– Помофите! – промычал мужчина с кляпом во рту. Несмотря на жару, в старом фабричном цехе было еще прохладно в эти утренние часы. Спина и руки мужчины покрылись мурашками.
Он балансировал на цыпочках на двух стоящих друг на друге пустых металлических баках, пытаясь избежать судорог в икрах. Рот его заполняла пропахшая машинным маслом скрученная тряпка, туго зафиксированная застегнутым на затылке кожаным ремешком. Руки были скованы над головой, а оба наручника крепились к подвесам трубы, протянутой под потолком.
Какого черта со мной это делают? Он – пожилой полуслепой мужчина, у которого от подагры ноют суставы, во рту шатаются почти все зубы, а в заднице кровоточит геморрой.
Зачем меня так мучить?
Проклятая сука!
Без сомнения, все это устроила женщина. Та самая, которая заманила его на эту заброшенную фабрику. Оглушила и усыпила хлороформом. Затем натянула ему поверх рубашки какой-то дурацкий свитер, втащила его на баки и приковала под красной полимерной трубой.
Почему именно старый скатавшийся свитер? В такую жару? У бабы точно не все в порядке с головой.
Он пришел в себя с мерзким вкусом во рту, повиснув всем весом на наручниках, которые, судя по ощущениям, едва не перерезали ему запястья. В полузабытьи он еще уловил, как женщина откатила от него металлическую конструкцию. Баба должна быть чертовски сильной. Кроме нее, он никого не видел.
И все равно он пытался звать на помощь сквозь тряпку. Но кляп был забит так глубоко, что ему то и дело приходилось глотать все, что поднималось к горлу.
Бесполезно! Здесь тебя никто не услышит.
Окна были покрыты темными, уже потускневшими граффити, поэтому в помещение проникало мало дневного света. Он мог разглядеть ряд металлических баков, старый вилочный автопогрузчик, деревянные поддоны и несколько бочек. И еще широкие и узкие трубы, которые, многократно изгибаясь, проходили по всему цеху.
Сам он висел в центре цеха, где уровень пола заметно понижался – видимо, в прошлом здесь был своего рода сток. Теперь же собрался толстый слой пыли и грязи. На внешнем крае углубления еще можно было разглядеть желтую разметку для автопогрузчиков, а также свежие следы ног и волочения. Волочения его тела!
– Помофите! – попытался он еще раз.
– Не старайтесь.
Он замолчал. Его сердце бешено колотилось, и он прислушался. Черт, незнаком ли ему голос этой женщины? Мягкий и немного надтреснутый? Наверняка старуха за шестьдесят или уже под семьдесят. Может, бывшая возлюбленная, которая решила за что-то отомстить?

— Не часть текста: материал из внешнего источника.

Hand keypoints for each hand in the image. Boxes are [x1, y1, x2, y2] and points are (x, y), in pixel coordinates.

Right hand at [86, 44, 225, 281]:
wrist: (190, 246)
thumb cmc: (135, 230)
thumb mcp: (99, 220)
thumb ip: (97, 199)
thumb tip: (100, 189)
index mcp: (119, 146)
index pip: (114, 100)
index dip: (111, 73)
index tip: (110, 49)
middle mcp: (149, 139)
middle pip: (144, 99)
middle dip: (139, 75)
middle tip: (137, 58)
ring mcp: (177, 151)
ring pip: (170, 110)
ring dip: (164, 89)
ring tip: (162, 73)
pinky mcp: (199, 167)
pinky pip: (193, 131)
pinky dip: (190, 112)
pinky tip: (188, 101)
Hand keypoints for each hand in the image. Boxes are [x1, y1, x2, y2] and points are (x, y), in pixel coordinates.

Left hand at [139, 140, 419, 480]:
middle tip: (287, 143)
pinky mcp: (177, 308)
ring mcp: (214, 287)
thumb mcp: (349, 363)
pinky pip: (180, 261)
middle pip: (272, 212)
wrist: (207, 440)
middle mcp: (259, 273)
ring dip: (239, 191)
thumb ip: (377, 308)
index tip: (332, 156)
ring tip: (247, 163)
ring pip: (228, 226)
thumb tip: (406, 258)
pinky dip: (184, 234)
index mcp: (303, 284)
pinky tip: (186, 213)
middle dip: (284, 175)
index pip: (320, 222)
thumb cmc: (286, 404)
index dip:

Или речь о том старом деле?
Но я к тем бабам даже не прикасался!
И как старуха затащила его сюда в одиночку?
– Фто эфо фнафит? – выдавил он.
Его руки и плечевые суставы ныли. Он посмотрел наверх, на железную штангу, к которой крепились наручники. Какого черта она подвесила меня именно здесь? Он накренился и едва не сорвался с баков. Тогда бы он повис как говяжья полутуша на крюке.
Он попытался успокоиться и опять уставился наверх. Приглядевшись, заметил, что полимерная труба толщиной с руку изгибалась вниз над его головой. Прямо над ним находилось отверстие.
Медленно его начала охватывать паника. Все это было не просто злой шуткой.
Шаги приблизились к нему сзади, и как он ни старался повернуть голову, все равно не сумел разглядеть, кто там стоял.
– Только один человек может тебя спасти, – произнесла женщина мягким голосом.
– Сфасфи? – подал он голос.
Шаги стали удаляться, гулкий стук башмаков разлетался по всему помещению.
– Да, Мартен Снейдер, – сказала женщина. – И на это у него меньше тринадцати часов.
Железная дверь с лязгом открылась и тяжело захлопнулась. Дважды щелкнул замок.
В тишине, которая воцарилась в старом фабричном цехе, он снова поднял глаза. Широкое отверстие трубы выглядело как черная пасть ада.
Кто такой, черт возьми, Мартен Снейдер?